CVE writers make me cry sometimes. The original advisory is incredibly light on details, like, what software actually has the bug. The CVEs themselves also fail to adequately describe what is vulnerable. E.g., CVE-2019-9516 “0-Length Headers Leak”, the CVE implicates "Ubuntu". Ubuntu (probably) can't be vulnerable to this CVE, some piece of software on Ubuntu must be; and indeed clicking through to the USN shows that it's nginx. But then, why only single out Ubuntu, Debian and Fedora? Surely the others are equally vulnerable?

It was the same way w/ the recent VLC vuln. where the researcher just kinda dumped an ASan output into a bug tracker and "I has a working exploit" and no additional details.


They might just want to get it out the door asap, so that mitigation efforts could start sooner.


Off topic: is it common to hot-link images away from your own site to (in this case) imgur.com ?

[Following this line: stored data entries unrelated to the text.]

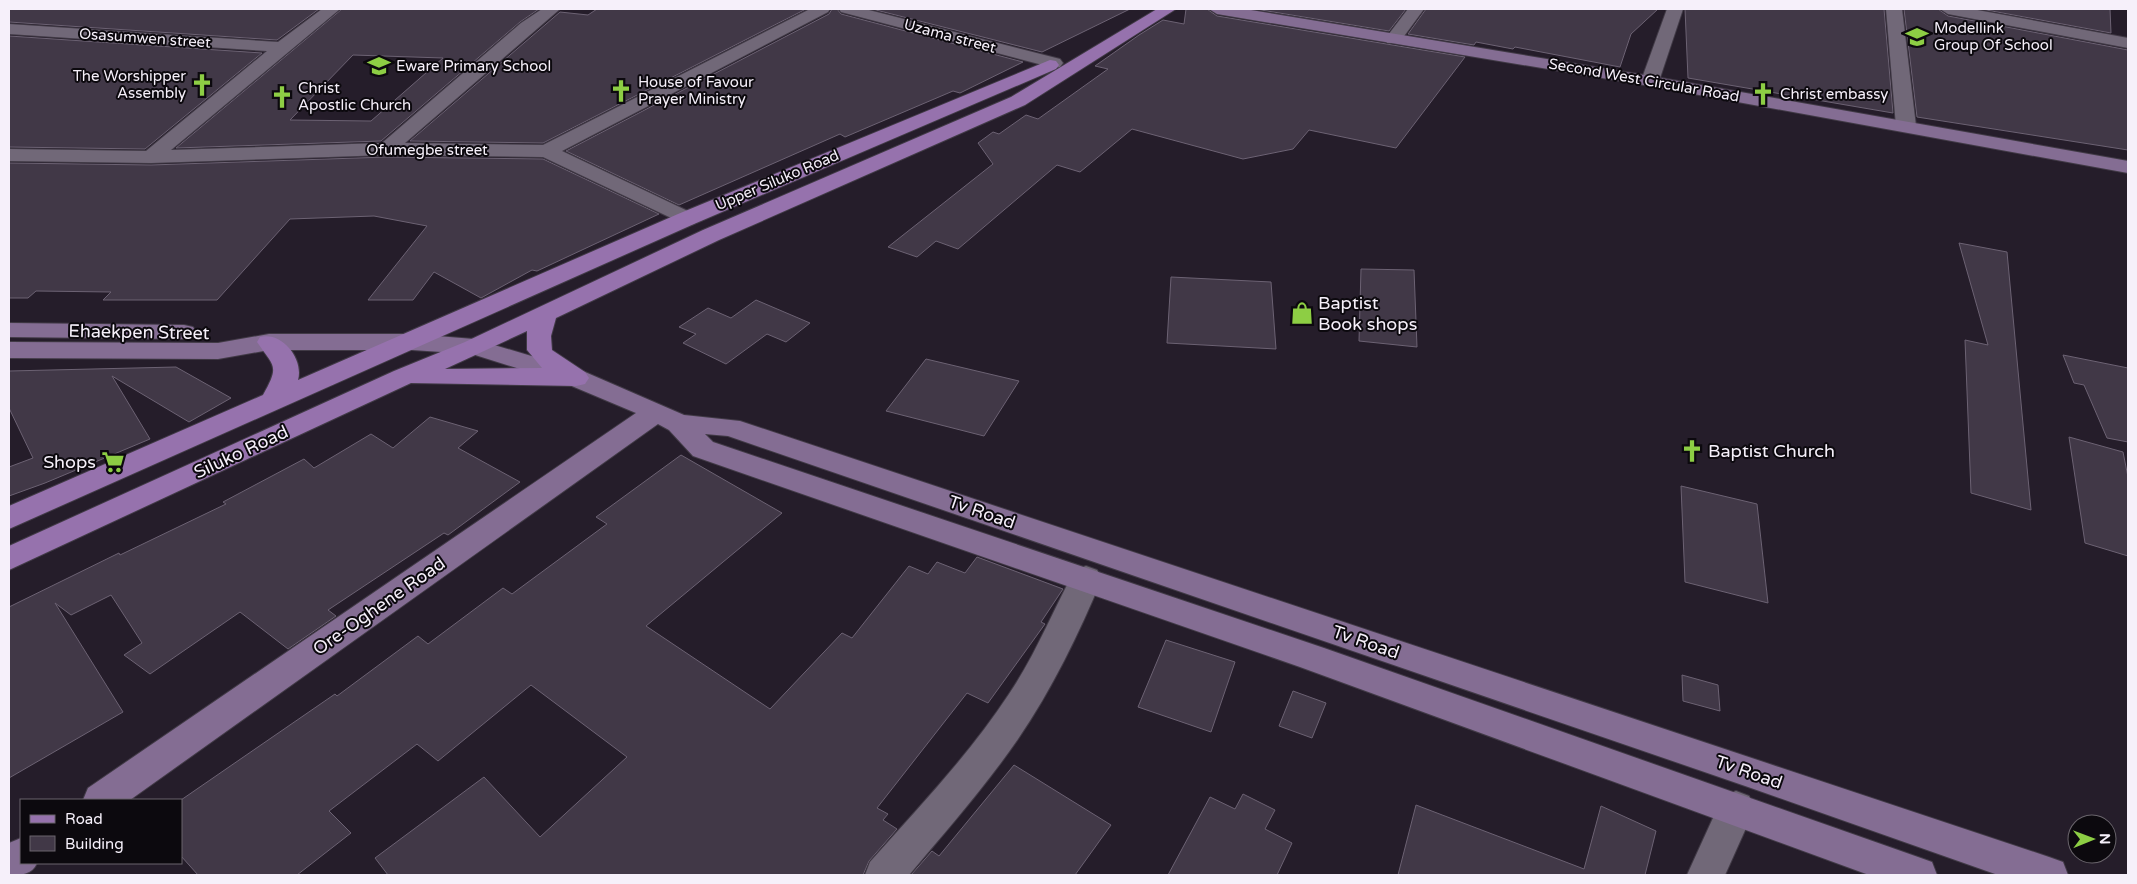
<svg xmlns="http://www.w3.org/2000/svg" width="2137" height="884" viewBox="0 0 2137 884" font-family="'Varela Round',sans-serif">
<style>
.building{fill:#413847;stroke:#6c6273;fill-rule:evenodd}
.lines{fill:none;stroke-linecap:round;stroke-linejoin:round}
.street-casing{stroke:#413a46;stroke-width:2}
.secondary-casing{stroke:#413a46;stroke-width:2}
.primary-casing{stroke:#413a46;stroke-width:2}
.street{fill:#716878;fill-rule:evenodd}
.secondary{fill:#846d93;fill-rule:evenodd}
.primary{fill:#9672ad;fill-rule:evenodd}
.labels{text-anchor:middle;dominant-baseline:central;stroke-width:4;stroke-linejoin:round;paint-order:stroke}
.far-poi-label{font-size:15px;fill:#f6f0fa;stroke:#0c090e;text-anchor:start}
.far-street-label{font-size:15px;fill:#f6f0fa;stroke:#0c090e}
.poi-label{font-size:18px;fill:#f6f0fa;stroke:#0c090e;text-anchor:start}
.street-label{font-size:18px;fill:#f6f0fa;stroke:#0c090e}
</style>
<rect width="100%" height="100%" fill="#251d2a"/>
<path class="building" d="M9,9H319L277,40L9,22Z
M342,9H539L520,22L381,141L176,148ZM353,55L443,58L371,121L290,120Z
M597,9H806L543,143L410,141L560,12L588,15Z
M832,9H837L841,14L1023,62L960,93L953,91L845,137L840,134L679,205L566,151L829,14Z
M872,9H1130L1042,52Z
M1186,9H1207L1217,16L1465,57L1396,148L1309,130L1293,149L1243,159L1132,129L1080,172L1057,165L958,249L936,241L917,257L888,247L993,164L978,143L993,132L999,134L1026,115L1038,119L1108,69L1095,66L1139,35L1163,20L1184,24Z
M1255,9H1406L1389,31Z
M1426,9H1658L1631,34L1620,67L1515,47L1513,49L1476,42L1474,45L1408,34Z
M1685,9H1884L1893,113L1688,78Z
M1904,9H1938L1948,16L2128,50V150L1917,117Z
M1981,9H2110L2111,33Z
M9,36L262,53L145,149L9,147Z
M387,157L543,159L659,214L537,271L532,270L481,298L434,272L413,300H368L427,226L374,216L290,219L217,300H103L111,292L36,291L28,298H9V163L151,165Z
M1959,243L2007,252L2031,510L1971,493L1965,340L1988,345Z
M1361,269L1414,270L1417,347L1359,341Z
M1171,277L1271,282L1276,349L1167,343Z
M756,300L810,323L786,342L767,334L726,364L683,343L696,334L679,327L708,308L731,318Z
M2063,355L2128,368V442L2107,438L2084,385L2074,383Z
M926,359L1019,381L984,436L886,411Z
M176,367L231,398L189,422L112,376L150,439L45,483L9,496V467L33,458L9,408V371Z
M430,417L478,431L458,448L520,482L448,535L444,533L328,610L336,616L288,649L240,612L150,674L124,655L142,643L111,595L71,615L55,603L123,712L9,778V607L119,553L120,555L226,504L223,502L304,459L314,468L371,434L393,448Z
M2069,437L2123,452L2128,477V556L2085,543Z
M681,455L782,513L646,626L770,709L842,633L852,638L909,566L928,574L937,562L965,573L977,557L1063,589L1041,622L1045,624L988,703L967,693L877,808L888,814L883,820L897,829L869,861L863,875H388L375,858L484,777L540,837L627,757L531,685L438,761L417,744L329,811L351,833L297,875H198L181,856V800L335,694L337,696L418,636L428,644L503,588L512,594L607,524L596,517Z
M1681,486L1757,504L1768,603L1685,582Z
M1166,640L1235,662L1211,732L1138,707Z
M1682,675L1718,685L1720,711L1683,701Z
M1293,691L1326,703L1312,738L1279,726Z
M1014,765L1111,825L1075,875H911L932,851L939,856Z
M1243,794L1275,810L1265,829L1292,843L1277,875H1168L1210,797L1235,809Z
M1416,805L1584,869L1601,806L1656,831L1645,875H1398Z"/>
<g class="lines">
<defs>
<path id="street" d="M322,9H340L171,150L382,143L521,23L542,9H560L405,143L543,145L810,9H830L828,12L562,151L694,214L697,219L694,224L686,225L543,157L387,155L151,163L9,161V149L146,151L267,51L9,34V24L278,42Z
M839,9H865L1060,59L1063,63L1060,67L1054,68L841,12Z
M1408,9H1424L1399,43H1387L1385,39Z
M1667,9H1683L1659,81L1656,85H1644L1641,81Z
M1886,9H1902L1916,126L1913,130H1899L1896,126Z
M1940,9H1972L2128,38V48L1948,14Z
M1086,566L1097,570L1102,578C1079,634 1052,689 1018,739C985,787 946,831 909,875H865L870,862C918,808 969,755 1009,694C1036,654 1052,612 1075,570Z
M1736,791L1749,796L1755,808L1725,875H1687L1723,796Z"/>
<path id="secondary" d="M1209,9H1245L1650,76L2128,161V173L1650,86L1217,14Z
M9,323L184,325L193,327L196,332L193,337L184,339L9,337Z
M269,334H412L474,339L585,372L684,415L740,421L2049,857L2063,862L2068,875H1998L1751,788L728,436L705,434L713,442L1324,648L1918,857L1932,862L1937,875H1869L1300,667L693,456L669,430L658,424L130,800H83L88,788L636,413L567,384L472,354L412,350H269L218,359L9,358V342L218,343Z
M21,838V863H37C32,875 21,875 9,875V843Z"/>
<path id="primary" d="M1157,9H1176L1025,105L719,240L556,318L551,336L552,350L585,372L589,378L585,384L576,386L411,383L9,570V546L394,371L465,342L703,230L1011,97ZM527,331V350L542,368L445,369Z
M1050,60L1056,61L1059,65L1056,69L694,224L9,529V506L263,395C280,365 274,367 257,342L260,337C282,331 304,359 298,380L678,214Z"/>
</defs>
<use href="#street" class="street-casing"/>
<use href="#secondary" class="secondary-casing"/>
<use href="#primary" class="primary-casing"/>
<use href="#street" class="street"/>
<use href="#secondary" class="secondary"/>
<use href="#primary" class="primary"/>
</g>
<defs>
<symbol id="school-bare" viewBox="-9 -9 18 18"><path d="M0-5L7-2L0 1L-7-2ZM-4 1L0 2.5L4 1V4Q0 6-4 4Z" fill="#8dce44" stroke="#0c090e" stroke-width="2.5" paint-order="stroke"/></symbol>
<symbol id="church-bare" viewBox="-9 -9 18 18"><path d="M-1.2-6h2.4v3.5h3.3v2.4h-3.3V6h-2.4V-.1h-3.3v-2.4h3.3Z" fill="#8dce44" stroke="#0c090e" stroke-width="2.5" paint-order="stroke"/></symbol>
<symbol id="shop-bare" viewBox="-9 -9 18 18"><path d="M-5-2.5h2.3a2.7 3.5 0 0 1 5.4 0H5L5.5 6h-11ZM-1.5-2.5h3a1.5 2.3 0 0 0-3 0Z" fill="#8dce44" stroke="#0c090e" stroke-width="2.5" paint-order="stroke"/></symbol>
<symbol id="supermarket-bare" viewBox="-9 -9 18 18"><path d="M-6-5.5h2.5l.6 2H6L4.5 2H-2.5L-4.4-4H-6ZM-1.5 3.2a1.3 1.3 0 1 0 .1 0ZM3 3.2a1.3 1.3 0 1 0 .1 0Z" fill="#8dce44" stroke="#0c090e" stroke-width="2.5" paint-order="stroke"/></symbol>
</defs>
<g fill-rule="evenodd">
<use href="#school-bare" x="1901" y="21" width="32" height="32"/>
<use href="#school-bare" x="363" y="50" width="32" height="32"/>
<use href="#church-bare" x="186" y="69" width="32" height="32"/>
<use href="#church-bare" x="605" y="75" width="32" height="32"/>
<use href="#church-bare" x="1747" y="78" width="32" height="32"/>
<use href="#church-bare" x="266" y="81" width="32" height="32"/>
<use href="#shop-bare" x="1286" y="297" width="32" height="32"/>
<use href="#church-bare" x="1676" y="435" width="32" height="32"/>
<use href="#supermarket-bare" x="97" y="446" width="32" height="32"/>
</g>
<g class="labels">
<g class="far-poi-label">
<text x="1934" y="28">Modellink<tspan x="1934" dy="17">Group Of School</tspan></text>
<text x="396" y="66">Eware Primary School</text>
<text x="186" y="76" text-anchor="end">The Worshipper<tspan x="186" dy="17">Assembly</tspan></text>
<text x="638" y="82">House of Favour<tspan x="638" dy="17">Prayer Ministry</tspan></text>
<text x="298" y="88">Christ<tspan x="298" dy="17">Apostlic Church</tspan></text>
<text x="1780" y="94">Christ embassy</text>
</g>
<g class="far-street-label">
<text transform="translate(950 36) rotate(15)">Uzama street</text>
<text transform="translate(145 38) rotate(4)">Osasumwen street</text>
<text transform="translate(1644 80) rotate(10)">Second West Circular Road</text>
<text x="427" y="150">Ofumegbe street</text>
<text transform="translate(777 180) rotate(-23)">Upper Siluko Road</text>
</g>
<g class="poi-label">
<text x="1318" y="303">Baptist<tspan x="1318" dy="21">Book shops</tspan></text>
<text x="1708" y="451">Baptist Church</text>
<text x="96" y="462" text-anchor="end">Shops</text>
</g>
<g class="street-label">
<text transform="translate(139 332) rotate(1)">Ehaekpen Street</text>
<text transform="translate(241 452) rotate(-25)">Siluko Road</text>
<text transform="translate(982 512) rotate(19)">Tv Road</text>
<text transform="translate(379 606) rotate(-35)">Ore-Oghene Road</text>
<text transform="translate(1366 642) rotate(19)">Tv Road</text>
<text transform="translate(1749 772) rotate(19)">Tv Road</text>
</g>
</g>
<rect width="2137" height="884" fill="none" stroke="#f6f0fa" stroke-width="20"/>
<rect x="20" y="799" width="162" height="65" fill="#0c090e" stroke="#6a656c"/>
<rect x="30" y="815" width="25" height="8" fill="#9672ad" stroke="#6a656c"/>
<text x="65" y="824" font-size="15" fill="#f6f0fa">Road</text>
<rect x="30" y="836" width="25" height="15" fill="#413847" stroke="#6a656c"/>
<text x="65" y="849" font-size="15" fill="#f6f0fa">Building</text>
<g transform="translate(2092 839) rotate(89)"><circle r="24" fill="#0c090e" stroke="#6a656c"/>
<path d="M0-4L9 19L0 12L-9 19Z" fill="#8dce44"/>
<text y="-8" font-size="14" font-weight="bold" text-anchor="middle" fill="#f6f0fa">N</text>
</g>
</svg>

On a corporate network it means I can read the post, but not see the blocked images.

Is it just for the author to save bandwidth on - what appears to be - a wordpress site?


I've seen it done, but you're not supposed to.

From Imagurs TOS[1]: "...Also, don't use Imgur to host image libraries you link to from elsewhere, content for your website, advertising, avatars, or anything else that turns us into your content delivery network."

[1] https://imgur.com/tos


Good point, along with the blocking on many corporate networks. Fixed!


Imgur.com is free to host images and hot link embed them anywhere.

So yeah, I guess it's to save bandwidth.